隣には「鳥塚家」と書かれた比較的新しい墓石がありますが、これは分家した親戚の清三郎おじさんという人のお墓だそうで、福島県の平と秋田県の角館に私の血縁の方がいらっしゃるようですが、まったくお会いしたこともありませんし、親父もあちら側へ行ってしまいましたから、もう知る由もありません。

武家でも旧家でもありませんから系図などもあるはずもなく、あったとしても空襲で当時住んでいた築地小田原町(今の中央区築地7丁目)が焼けた時に、みんななくなってしまったんじゃないかと思います。
ただ、こうして人影もまばらな都会の霊園を訪ねると、薄気味悪いという気持ちよりも、子供のころから、なんだかすがすがしい気持ちになりましたので、迷い事などがあるときにはよくお墓に手を合わせに行ったんですね。
そうすると、不思議と天からアドバイスをもらえるように、行き詰っていたことや悩み事が解決するんです。
ただ、お墓参りに行くと、必ず蚊に刺されるので、今年の秋のお彼岸は時間もありませんので、東京のお墓にはお参りしないで、今年の5月に墓参りした時の写真を見て拝んでいるということであります。
私の父は長男ではありませんので、このお墓に私が入ることはなくて、入れと言われても19歳の時に見たご先祖様の骨壺が並んでいる中にお邪魔する気にはなれませんから、私は40になった時に、自分のお墓を買ったんです。
あるとき、カミさんの親父さんが、墓を見たいというので、「では、ご一緒しましょう。」と佐倉のお墓を見に行きました。
その時、私は自分お墓を買うつもりはなかったんですが、たまたま見に行ったお墓が気に入りまして、何と衝動買いをしてしまったんです。

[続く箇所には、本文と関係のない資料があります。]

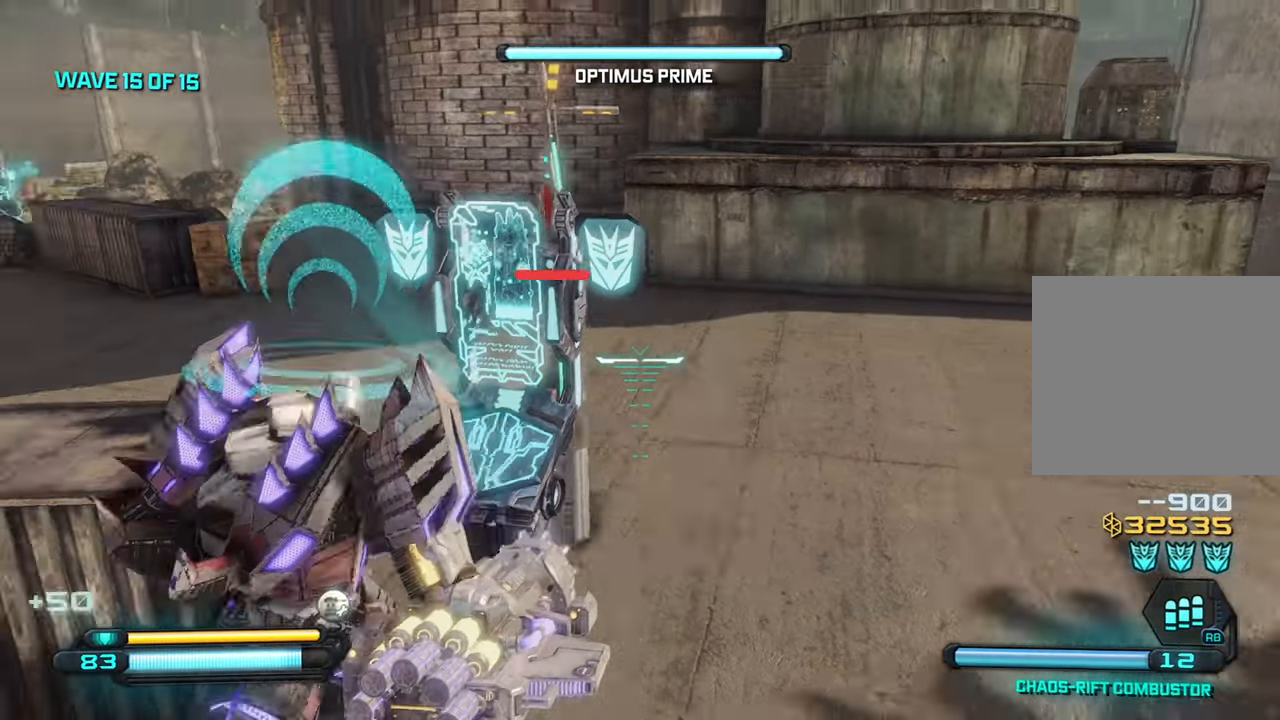
{"buttons": ["CROSS"], "left_stick": "up", "right_stick": "up-left", "events": [[266, "left_stick", "up-left"], [316, "right_stick", "left"], [416, "CROSS", "down"], [416, "left_stick", "up"], [500, "right_stick", "up-left"]]}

お墓を衝動買いする馬鹿もいないんじゃないかと言われるでしょうが、私が衝動買いしたお墓はこちら。
ピンとくる方はいらっしゃいますでしょうか?
そうなんです。
お墓の番号がC区5列7番。
佐倉の霊園でCの57ですよ。
もちろん爺さんが買う隣の区画はCの58番。
もともと私はこの佐倉という土地がたいそう気に入っていて、ここで一生過ごそうと思っていましたので、その佐倉に墓を建てるのにC57とC58ですから、私は5分もしないうちにその場で「じいちゃん、ここ買いましょう。」と即答しました。
カミさんは一人娘ですから、じいさんとしては、将来的に自分たちの墓参りをしてもらえるだろうかという不安があったようですが、隣に私も墓を建てると言ったので、大喜びしてくれました。
墓の番号が気に入ったなんてことは説明しても理解してもらえませんから、私は理解ある婿殿として喜んでもらったわけです。
その後、爺さんは自分で墓を建て、その墓に今はばあさんが入っています。
私は区画のみ購入して墓石はまだ。
置こうと思っていたC58の動輪は釧路へ持って行ってしまいましたし、どうしましょうか。
そして今日、午前中にここに眠るばあさんのお参りに出かけてきました。
「うちの娘になんてことをするんですか!」
と昔散々怒られたお母さんも今はあちら側から微笑んでくれていることでしょう。
私たちも一生懸命生きてきて、孫たちも無事に大きくなりましたよ。
とても良い天気の下、お墓参りをして、なんだかすがすがしい気分なのであります。
お墓参りは、いろいろな気付きを教えてくれる私にとってとても大切な行動です。

[:up:] 佐倉駅を出るC57-1の鉄道百年記念列車(1972-10 撮影:結解学先生)
佐倉と言えばC57とC58ですからね。